* Tugas dan Latihan:
A - Dalam dokumen sumber tentang Ahlul Bayt sebagai cahaya, dari kitab dan khutbah mana ucapan Imam Ali AS dikutip?
B - Tuliskan kembali tanpa perubahan bagian dokumen sumber yang dimulai dengan kata-kata yang memuat "(Nahjul Balaghah, Khutbah" dan berakhir pada "petunjuk dan kebenaran.".

1. Ahlul Bayt sebagai Cahaya Terang
Imam Ali AS berkata: “Kami (Ahlul Bayt) adalah cahaya terang (dhiya’) di tengah-tengah kegelapan, dan petunjuk bagi yang tersesat.”
(Nahjul Balaghah, Khutbah 152)
Dalam riwayat ini, dhiya’ menggambarkan Ahlul Bayt sebagai pembimbing umat manusia, yang membawa umat keluar dari kebodohan dan kesesatan menuju petunjuk dan kebenaran.
2. Imam sebagai Cahaya di Tengah Umat
Imam Ja’far Ash-Shadiq AS berkata:
“Imam adalah cahaya terang (dhiya’) yang menyinari hati-hati yang beriman. Mereka adalah hujjah Allah di muka bumi.” (Ushul al-Kafi, jilid 1, bab Al-Hujjah, hadis 2)
Hadis ini menegaskan bahwa imam-imam Ahlul Bayt adalah cahaya ilahi yang membimbing umat manusia kepada kebenaran, seperti cahaya matahari yang menerangi kegelapan.
3. Imam Mahdi sebagai Matahari dan Cahaya
Imam Muhammad Al-Baqir AS berkata: “Ketika Imam Mahdi muncul, bumi akan diterangi oleh cahaya Rabb-nya (dhiya’), dan keadilan akan memenuhi bumi sebagaimana sebelumnya dipenuhi oleh kezaliman.”

* Cuplikan Entri:
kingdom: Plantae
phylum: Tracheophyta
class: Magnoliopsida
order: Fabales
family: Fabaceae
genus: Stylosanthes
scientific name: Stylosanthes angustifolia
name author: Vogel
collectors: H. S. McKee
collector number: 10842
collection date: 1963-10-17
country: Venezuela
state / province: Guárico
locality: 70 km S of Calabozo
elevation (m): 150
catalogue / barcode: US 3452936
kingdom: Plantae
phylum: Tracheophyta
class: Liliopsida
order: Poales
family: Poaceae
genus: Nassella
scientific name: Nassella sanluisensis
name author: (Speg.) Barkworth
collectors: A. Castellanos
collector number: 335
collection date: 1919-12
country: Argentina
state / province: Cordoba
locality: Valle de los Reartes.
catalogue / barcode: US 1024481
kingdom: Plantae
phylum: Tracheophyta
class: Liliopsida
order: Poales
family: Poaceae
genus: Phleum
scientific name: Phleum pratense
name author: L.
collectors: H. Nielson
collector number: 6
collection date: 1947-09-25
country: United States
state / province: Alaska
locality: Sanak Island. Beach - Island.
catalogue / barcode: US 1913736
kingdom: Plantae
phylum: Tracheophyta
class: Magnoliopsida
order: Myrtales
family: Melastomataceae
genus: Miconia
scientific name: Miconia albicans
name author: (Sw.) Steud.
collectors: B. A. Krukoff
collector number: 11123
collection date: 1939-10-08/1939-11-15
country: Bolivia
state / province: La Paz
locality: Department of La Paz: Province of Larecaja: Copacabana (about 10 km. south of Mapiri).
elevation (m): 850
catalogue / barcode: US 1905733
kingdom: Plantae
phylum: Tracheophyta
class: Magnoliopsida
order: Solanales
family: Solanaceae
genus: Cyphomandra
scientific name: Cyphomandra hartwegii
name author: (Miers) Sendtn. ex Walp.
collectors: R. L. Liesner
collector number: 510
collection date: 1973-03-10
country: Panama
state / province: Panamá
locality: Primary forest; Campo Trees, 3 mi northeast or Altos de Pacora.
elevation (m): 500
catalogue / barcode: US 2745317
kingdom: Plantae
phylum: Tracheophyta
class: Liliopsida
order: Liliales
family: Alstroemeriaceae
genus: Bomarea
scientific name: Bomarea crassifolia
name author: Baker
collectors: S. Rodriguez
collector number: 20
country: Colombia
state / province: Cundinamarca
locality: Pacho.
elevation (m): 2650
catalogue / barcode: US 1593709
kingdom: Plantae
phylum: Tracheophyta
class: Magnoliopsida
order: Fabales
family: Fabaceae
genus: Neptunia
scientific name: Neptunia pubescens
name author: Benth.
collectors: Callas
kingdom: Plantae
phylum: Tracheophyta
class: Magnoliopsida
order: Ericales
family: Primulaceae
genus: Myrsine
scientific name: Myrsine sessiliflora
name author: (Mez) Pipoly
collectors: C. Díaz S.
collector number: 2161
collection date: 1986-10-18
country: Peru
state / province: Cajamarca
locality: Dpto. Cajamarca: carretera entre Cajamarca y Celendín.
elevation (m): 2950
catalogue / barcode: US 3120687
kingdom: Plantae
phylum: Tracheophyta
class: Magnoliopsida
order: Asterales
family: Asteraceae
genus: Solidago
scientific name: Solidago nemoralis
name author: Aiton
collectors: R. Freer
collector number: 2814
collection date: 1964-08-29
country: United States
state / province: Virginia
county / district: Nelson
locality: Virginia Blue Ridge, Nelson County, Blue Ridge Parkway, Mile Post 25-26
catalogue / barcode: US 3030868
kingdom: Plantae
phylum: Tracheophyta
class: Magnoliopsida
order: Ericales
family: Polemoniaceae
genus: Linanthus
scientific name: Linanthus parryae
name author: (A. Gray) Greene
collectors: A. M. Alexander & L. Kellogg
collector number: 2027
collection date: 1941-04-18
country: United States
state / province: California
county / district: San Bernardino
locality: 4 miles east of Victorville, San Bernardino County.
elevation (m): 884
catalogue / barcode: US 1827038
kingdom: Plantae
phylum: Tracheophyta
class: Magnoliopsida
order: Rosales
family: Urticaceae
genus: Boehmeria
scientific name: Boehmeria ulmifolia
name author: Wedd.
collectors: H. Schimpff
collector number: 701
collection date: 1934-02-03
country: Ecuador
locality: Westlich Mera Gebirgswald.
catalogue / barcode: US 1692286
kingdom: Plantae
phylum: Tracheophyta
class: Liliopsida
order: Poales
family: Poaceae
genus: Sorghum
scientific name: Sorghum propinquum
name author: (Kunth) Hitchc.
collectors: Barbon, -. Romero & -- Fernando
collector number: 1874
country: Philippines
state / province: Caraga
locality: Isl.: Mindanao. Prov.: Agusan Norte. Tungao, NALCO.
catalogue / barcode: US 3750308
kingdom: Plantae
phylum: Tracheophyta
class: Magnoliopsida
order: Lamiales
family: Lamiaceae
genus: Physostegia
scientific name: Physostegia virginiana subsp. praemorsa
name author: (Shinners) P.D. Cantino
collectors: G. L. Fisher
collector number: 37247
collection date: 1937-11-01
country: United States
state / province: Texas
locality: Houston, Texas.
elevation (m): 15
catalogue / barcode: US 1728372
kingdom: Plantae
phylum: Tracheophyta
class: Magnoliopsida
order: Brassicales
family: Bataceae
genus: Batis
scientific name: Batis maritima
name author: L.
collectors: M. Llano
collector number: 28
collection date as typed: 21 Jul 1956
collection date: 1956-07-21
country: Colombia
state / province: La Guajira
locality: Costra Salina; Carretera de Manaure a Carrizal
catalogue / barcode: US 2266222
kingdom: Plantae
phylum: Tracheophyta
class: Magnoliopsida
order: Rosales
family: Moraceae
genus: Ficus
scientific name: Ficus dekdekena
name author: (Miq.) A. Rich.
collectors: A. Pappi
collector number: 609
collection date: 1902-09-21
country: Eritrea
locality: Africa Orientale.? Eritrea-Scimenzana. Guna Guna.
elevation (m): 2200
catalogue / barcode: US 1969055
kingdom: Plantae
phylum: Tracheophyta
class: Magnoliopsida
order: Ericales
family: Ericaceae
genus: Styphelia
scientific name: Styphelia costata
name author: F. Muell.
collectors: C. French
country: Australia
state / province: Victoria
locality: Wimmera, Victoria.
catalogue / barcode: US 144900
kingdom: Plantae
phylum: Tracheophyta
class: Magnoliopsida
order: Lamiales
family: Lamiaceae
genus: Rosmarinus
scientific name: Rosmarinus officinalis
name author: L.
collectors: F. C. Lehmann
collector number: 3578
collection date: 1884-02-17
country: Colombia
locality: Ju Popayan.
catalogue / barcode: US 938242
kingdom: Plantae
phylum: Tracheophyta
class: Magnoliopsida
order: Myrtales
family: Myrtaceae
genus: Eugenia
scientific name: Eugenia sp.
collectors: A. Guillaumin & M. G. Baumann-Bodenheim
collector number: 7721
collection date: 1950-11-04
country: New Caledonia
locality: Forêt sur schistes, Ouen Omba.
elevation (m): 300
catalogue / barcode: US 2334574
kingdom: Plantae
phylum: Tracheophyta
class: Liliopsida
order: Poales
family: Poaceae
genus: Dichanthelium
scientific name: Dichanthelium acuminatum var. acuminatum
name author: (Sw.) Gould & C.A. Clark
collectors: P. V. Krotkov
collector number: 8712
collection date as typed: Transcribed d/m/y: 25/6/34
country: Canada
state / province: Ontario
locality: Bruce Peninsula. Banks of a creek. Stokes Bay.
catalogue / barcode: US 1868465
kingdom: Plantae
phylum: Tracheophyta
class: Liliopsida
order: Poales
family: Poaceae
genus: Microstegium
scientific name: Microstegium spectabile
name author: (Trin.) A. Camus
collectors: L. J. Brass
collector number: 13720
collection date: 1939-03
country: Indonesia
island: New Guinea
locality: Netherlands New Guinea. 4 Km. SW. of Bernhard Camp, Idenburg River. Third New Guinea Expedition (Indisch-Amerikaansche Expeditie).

* Jawaban Tiap Tugas:
A - Nahjul Balaghah, Khutbah 152.

B -
(Nahjul Balaghah, Khutbah 152)
Dalam riwayat ini, dhiya’ menggambarkan Ahlul Bayt sebagai pembimbing umat manusia, yang membawa umat keluar dari kebodohan dan kesesatan menuju petunjuk dan kebenaran.